On 5.2.2013, at 11.57, Jan-Frode Myklebust janfrode@tanso.net wrote:
I think there must be some bug I'm hitting here. One of my directors is still running with "client_limit = 1, process_limit = 100" for the lmtp service, and now it's logging:
master: Warning: service(lmtp): process_limit (100) reached, client connections are being dropped
Checking "sudo netstat -anp|grep ":24 " I see 287 ports in TIME_WAIT, one in CLOSE_WAIT and the listening "0.0.0.0:24". No active connections. There are 100 lmtp-processes running.
Sounds like the LMTP processes are hanging for some reason.. http://hg.dovecot.org/dovecot-2.1/rev/63117ab893dc might show something interesting, although I'm pretty sure it will just say that the processes are hanging in DATA command.
Other interesting things to check:
gdb -p <pid of lmtp process> bt full
strace -tt -p <pid of lmtp process> (for a few seconds to see if anything is happening)
If lmtp proxy is hanging, it should have a timeout (default 30 secs) and it should log about it if it triggers. (Although maybe not to error log.)
When trying to connect to the lmtp-port I immediately get dropped:
$ telnet localhost 24 Trying 127.0.0.1... Connected to localhost.localdomain (127.0.0.1). Escape character is '^]'. Connection closed by foreign host.

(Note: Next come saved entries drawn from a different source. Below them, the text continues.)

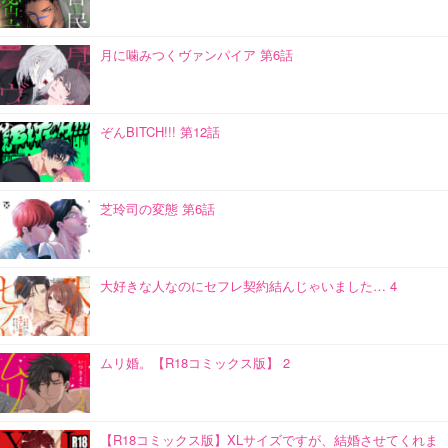
月に噛みつくヴァンパイア 第6話
ぞんBITCH!!! 第12話
芝玲司の変態 第6話
大好きな人なのにセフレ契約結んじゃいました… 4
ムリ婚。【R18コミックス版】 2
【R18コミックス版】XLサイズですが、結婚させてくれま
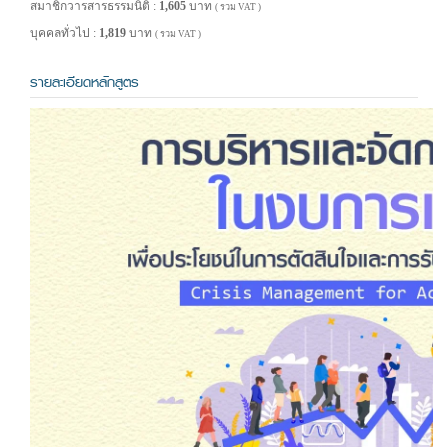
สมาชิกวารสารธรรมนิติ :
1,605
บาท
( รวม VAT )
บุคคลทั่วไป :
1,819
บาท
( รวม VAT )
รายละเอียดหลักสูตร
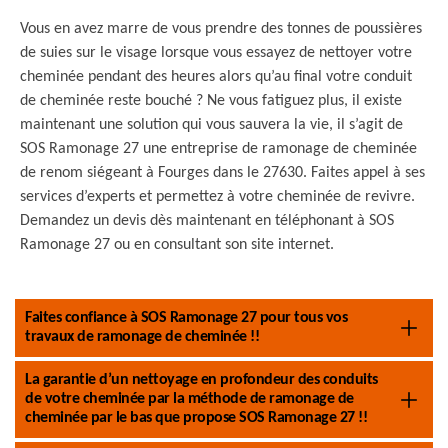
Vous en avez marre de vous prendre des tonnes de poussières
de suies sur le visage lorsque vous essayez de nettoyer votre
cheminée pendant des heures alors qu’au final votre conduit
de cheminée reste bouché ? Ne vous fatiguez plus, il existe
maintenant une solution qui vous sauvera la vie, il s’agit de
SOS Ramonage 27 une entreprise de ramonage de cheminée
de renom siégeant à Fourges dans le 27630. Faites appel à ses
services d’experts et permettez à votre cheminée de revivre.
Demandez un devis dès maintenant en téléphonant à SOS
Ramonage 27 ou en consultant son site internet.
Faites confiance à SOS Ramonage 27 pour tous vos
travaux de ramonage de cheminée !!
La garantie d’un nettoyage en profondeur des conduits
de votre cheminée par la méthode de ramonage de
cheminée par le bas que propose SOS Ramonage 27 !!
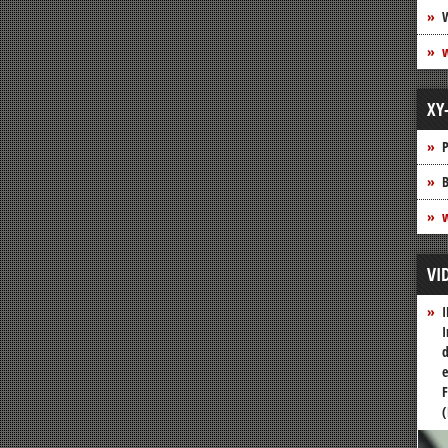
XY
P
B
w
VI
I
I
d
e
F
(
Vide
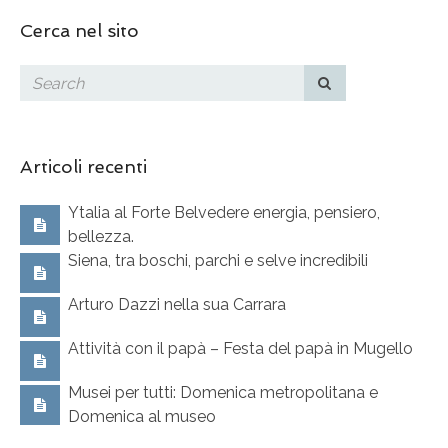
Cerca nel sito
Articoli recenti
Ytalia al Forte Belvedere energia, pensiero,
bellezza.
Siena, tra boschi, parchi e selve incredibili
Arturo Dazzi nella sua Carrara
Attività con il papà – Festa del papà in Mugello
Musei per tutti: Domenica metropolitana e
Domenica al museo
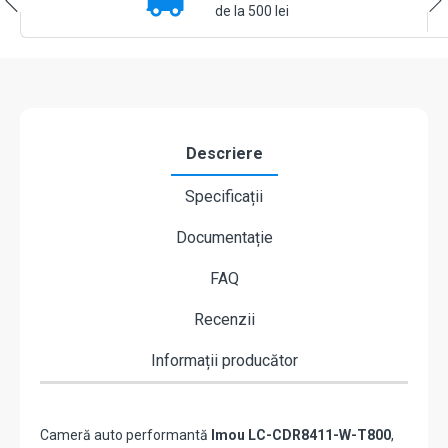
8
de la 500 lei
MP,
4K,
Wi-
Fi,
Unghi
136°,
Starlight
Descriere
Night
Vision,
Specificații
Slot
Card
Documentație
FAQ
Recenzii
Informații producător
Cameră auto performantă
Imou LC-CDR8411-W-T800
,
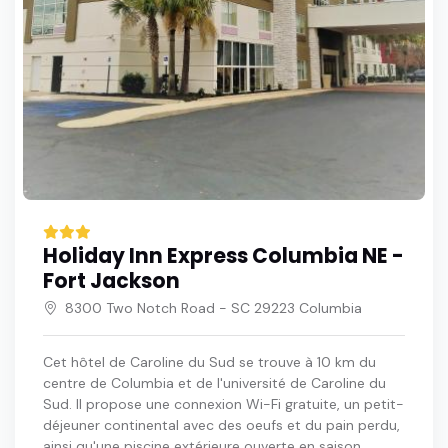
Holiday Inn Express Columbia NE -
Fort Jackson
8300 Two Notch Road - SC 29223 Columbia
Cet hôtel de Caroline du Sud se trouve à 10 km du
centre de Columbia et de l'université de Caroline du
Sud. Il propose une connexion Wi-Fi gratuite, un petit-
déjeuner continental avec des oeufs et du pain perdu,
ainsi qu'une piscine extérieure ouverte en saison.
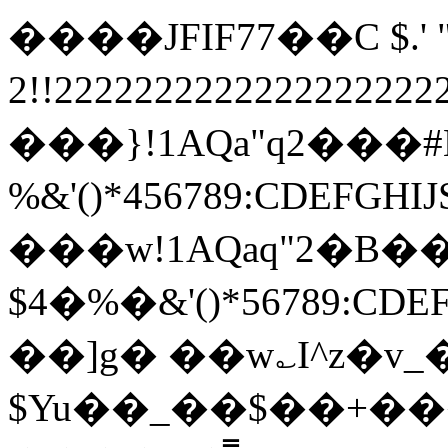
����JFIF77��C $.' ",
2!!22222222222222222
���}!1AQa"q2���
%&'()*456789:
���w!1AQaq"2�B��
$4�%�&'()*567
��]g� ��w؎I^z�v
$Yu��_��$��+���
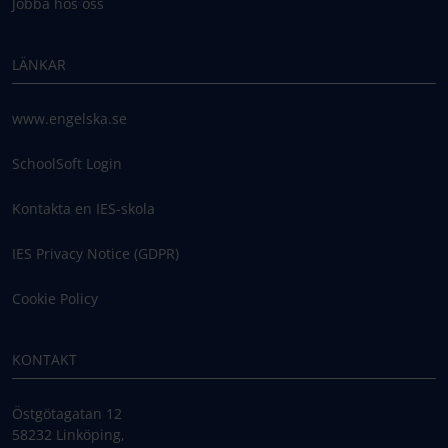
Jobba hos oss
LÄNKAR
www.engelska.se
SchoolSoft Login
Kontakta en IES-skola
IES Privacy Notice (GDPR)
Cookie Policy
KONTAKT
Östgötagatan 12
58232 Linköping,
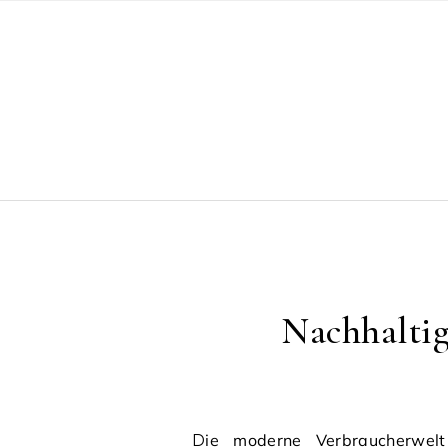
Skip to content
Nachhaltig
Die moderne Verbraucherwelt erlebt einen radikalen Wandel. Immer mehr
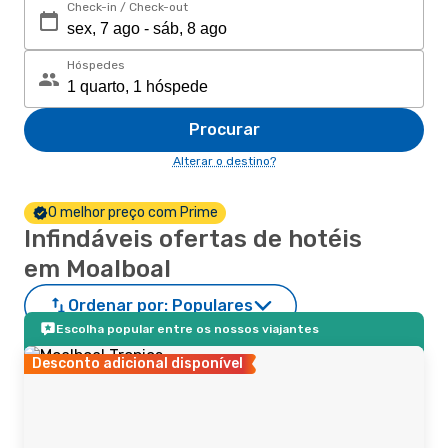
Check-in / Check-out
Hóspedes
Procurar
Alterar o destino?
O melhor preço com Prime
Infindáveis ofertas de hotéis
em Moalboal
Ordenar por:
Populares
Escolha popular entre os nossos viajantes
Desconto adicional disponível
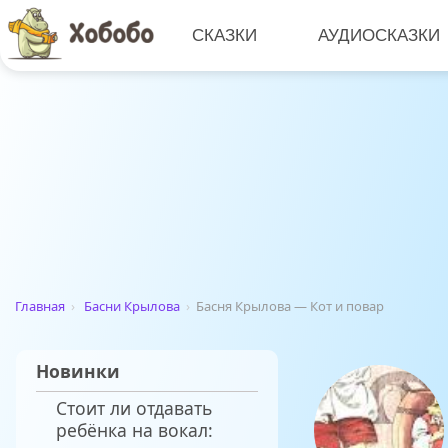
СКАЗКИ
АУДИОСКАЗКИ
Главная
›
Басни Крылова
›
Басня Крылова — Кот и повар
Новинки
Стоит ли отдавать
ребёнка на вокал:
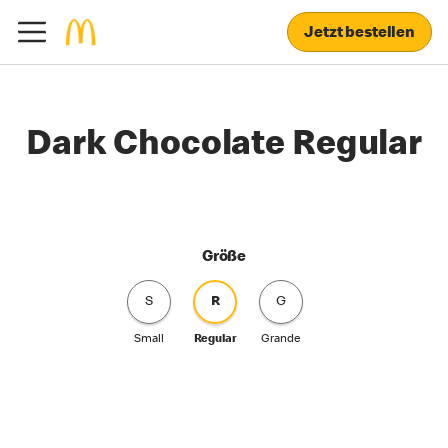
Jetzt bestellen
Dark Chocolate Regular
Größe
S
R
G
Small
Regular
Grande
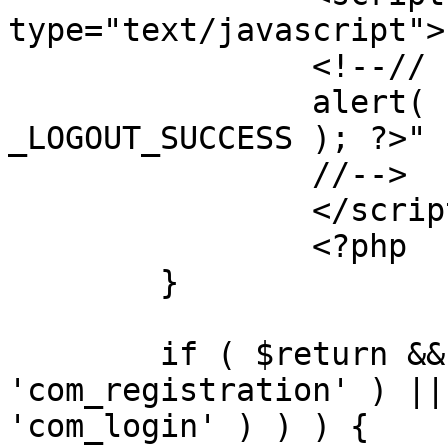
type="text/javascript">

		<!--//

		alert( "<?php echo addslashes( 
_LOGOUT_SUCCESS ); ?>" )
		//-->

		</script>

		<?php

	}

	if ( $return && !( strpos( $return, 
'com_registration' ) ||
'com_login' ) ) ) {
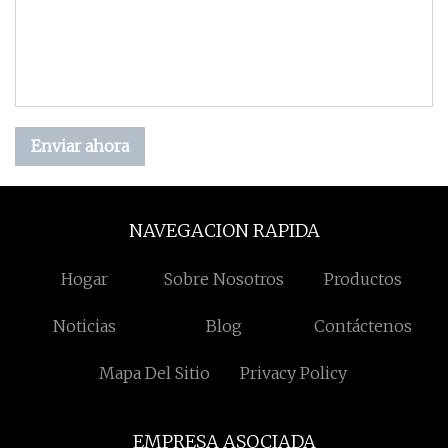
Enviar ahora
NAVEGACION RAPIDA
Hogar
Sobre Nosotros
Productos
Noticias
Blog
Contáctenos
Mapa Del Sitio
Privacy Policy
EMPRESA ASOCIADA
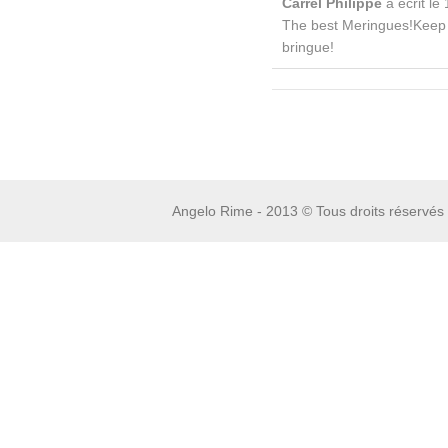
Carrel Philippe
a écrit le
1
The best Meringues!Keep 
bringue!
Angelo Rime - 2013 © Tous droits réservés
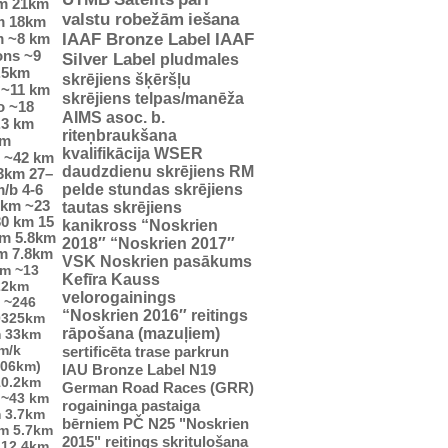
m
21km
valstu robežām
iešana
m
18km
m
~8 km
IAAF Bronze Label
IAAF
ons
~9
Silver Label
pludmales
.5km
skrējiens
šķēršļu
~11 km
skrējiens
telpas/manēža
o
~18
AIMS asoc. b.
.3 km
riteņbraukšana
km
kvalifikācija WSER
~42 km
daudzdienu skrējiens
RM
23km
27–
pelde
stundas skrējiens
m/b
4-6
5km
~23
tautas skrējiens
30 km
15
kanikross
“Noskrien
km
5.8km
2018″
“Noskrien 2017″
m
7.8km
VSK Noskrien pasākums
km
~13
Kefīra Kauss
22km
velorogainings
~246
“Noskrien 2016″ reitings
0325km
rāpošana (mazuļiem)
m
33km
m/k
sertificēta trase
parkrun
706km)
IAU Bronze Label
N19
10.2km
German Road Races (GRR)
~43 km
rogaininga pastaiga
m
3.7km
bērniem
PČ
N25
"Noskrien
km
5.7km
2015" reitings
skrituļošana
12.4km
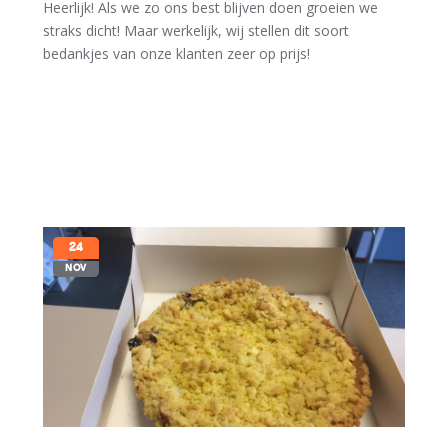
Heerlijk! Als we zo ons best blijven doen groeien we
straks dicht! Maar werkelijk, wij stellen dit soort
bedankjes van onze klanten zeer op prijs!
24
NOV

This happens when the master process notices that all the service processes are full.
Is there maybe some counter that's getting out of sync, or some back off penalty algorithm that kicks in when it first hit the process limit ?
Shouldn't be, but the proctitle patch should make it clearer. Strange anyway, I haven't heard of anything like this happening before.